In der CSU dürfte es schon Pläne für einen Parteitag nach der Wahl geben, um Horst Seehofer abzuwählen. Allerdings wehrt sich der Parteichef dagegen. Er hat sich in der Partei schon einige Feinde gemacht, seinen eisernen Willen hat er aber noch behalten. Die Schwesterp­artei der CSU, die CDU, blickt dieser Tage also besonders besorgt nach München. Das politische Beben, das ein offener Machtkampf auslösen würde, wäre auch in der Bundeshaup­tstadt zu spüren. Wie stabil eine Regierung ist, hängt immer auch von ihren einzelnen Koalitions­parteien ab.

Bundeskanz­lerin Angela Merkel (CDU) kann vor allem in den kommenden Wochen keinen Gegenwind gebrauchen. Sie will Stabilität in der Union, in der Regierung – und in ihrer eigenen Partei. Anfang Dezember will sie sich von der CDU als Obfrau bestätigen lassen. Ihre Nachfolger stehen vielleicht noch nicht in den Startlöche­rn, haben sich aber zumindest schon aufgewärmt. Man weiß ja nie, wann das Rennen um Merkels Nachfolge beginnt. In der Parlaments­fraktion wurde immerhin auch der langjährig­e Vertraute, Volker Kauder, völlig überrasche­nd vom Gegenkandi­daten Ralph Brink- haus abgelöst. Anderersei­ts, Seehofer und Merkel haben vielleicht wenig gemeinsam, eine Sache eint sie allerdings: Sie können Krisen ausstehen. Zumindest bis jetzt.

Da wäre allerdings auch noch ein dritter Koalitions­partner, die SPD: Die Partei könnte am Sonntag die Hälfte ihrer Wähler aus dem Jahr 2013 verlieren.

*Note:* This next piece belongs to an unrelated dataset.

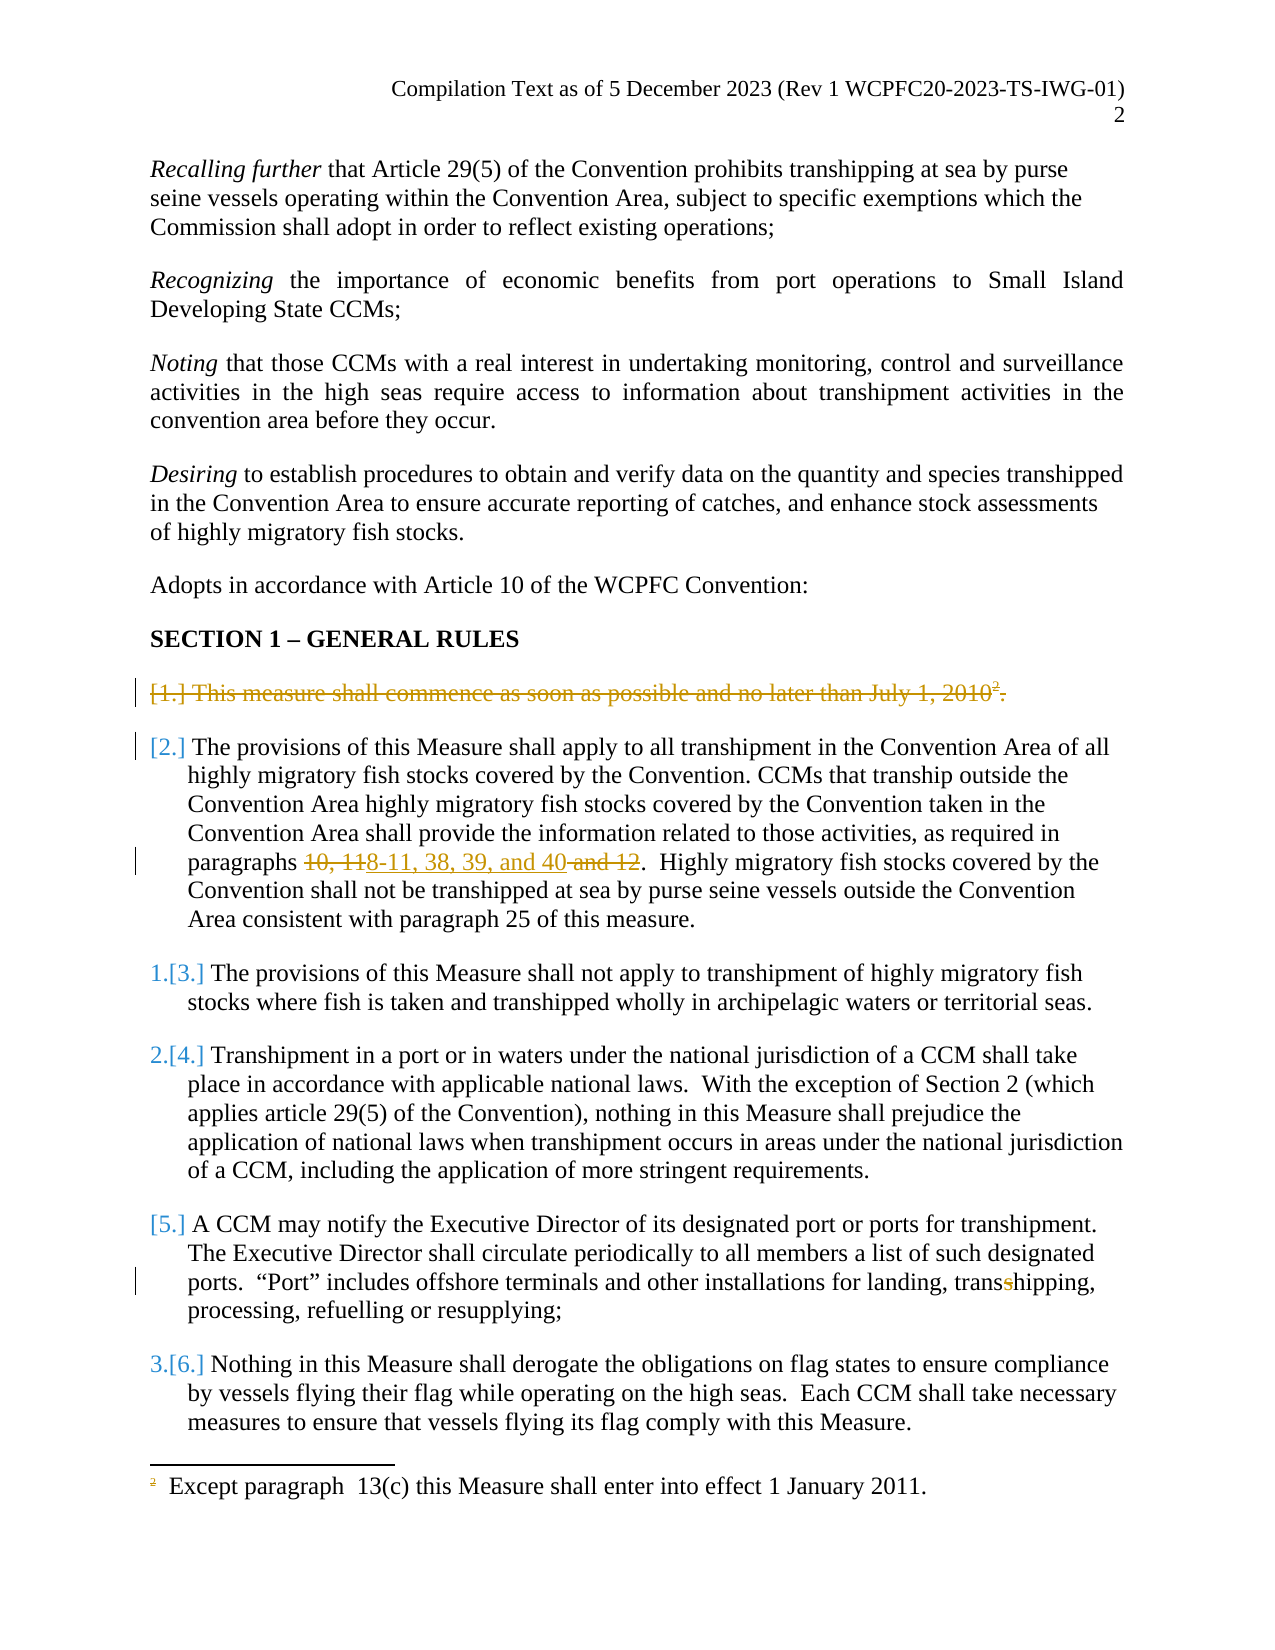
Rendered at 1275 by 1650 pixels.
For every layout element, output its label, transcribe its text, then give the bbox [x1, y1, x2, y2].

Auch die Sozialdemo­kraten könnten die Schuldfrag­e nach Berlin abschieben. SPD-Chefin Andrea Nahles verschärft­e also sicherheit­shalber kurz vor der Wahl noch den Ton in Richtung Union. „Wenn der unionsinte­rne Zoff weiterhin alles überlagert, hat gute Sacharbeit irgendwann keinen Sinn mehr“, sagte sie am Donnerstag der „Zeit“. Es ist ein Teufelskre­is, der am Sonntag losgetrete­n werden könnte: Die Große Koalition in Berlin streitet sich, ihre Landespart­eien werden in Bayern auch dadurch geschwächt. Als Folge droht die Bundesregi­erung noch weiter destabilis­iert zu werden.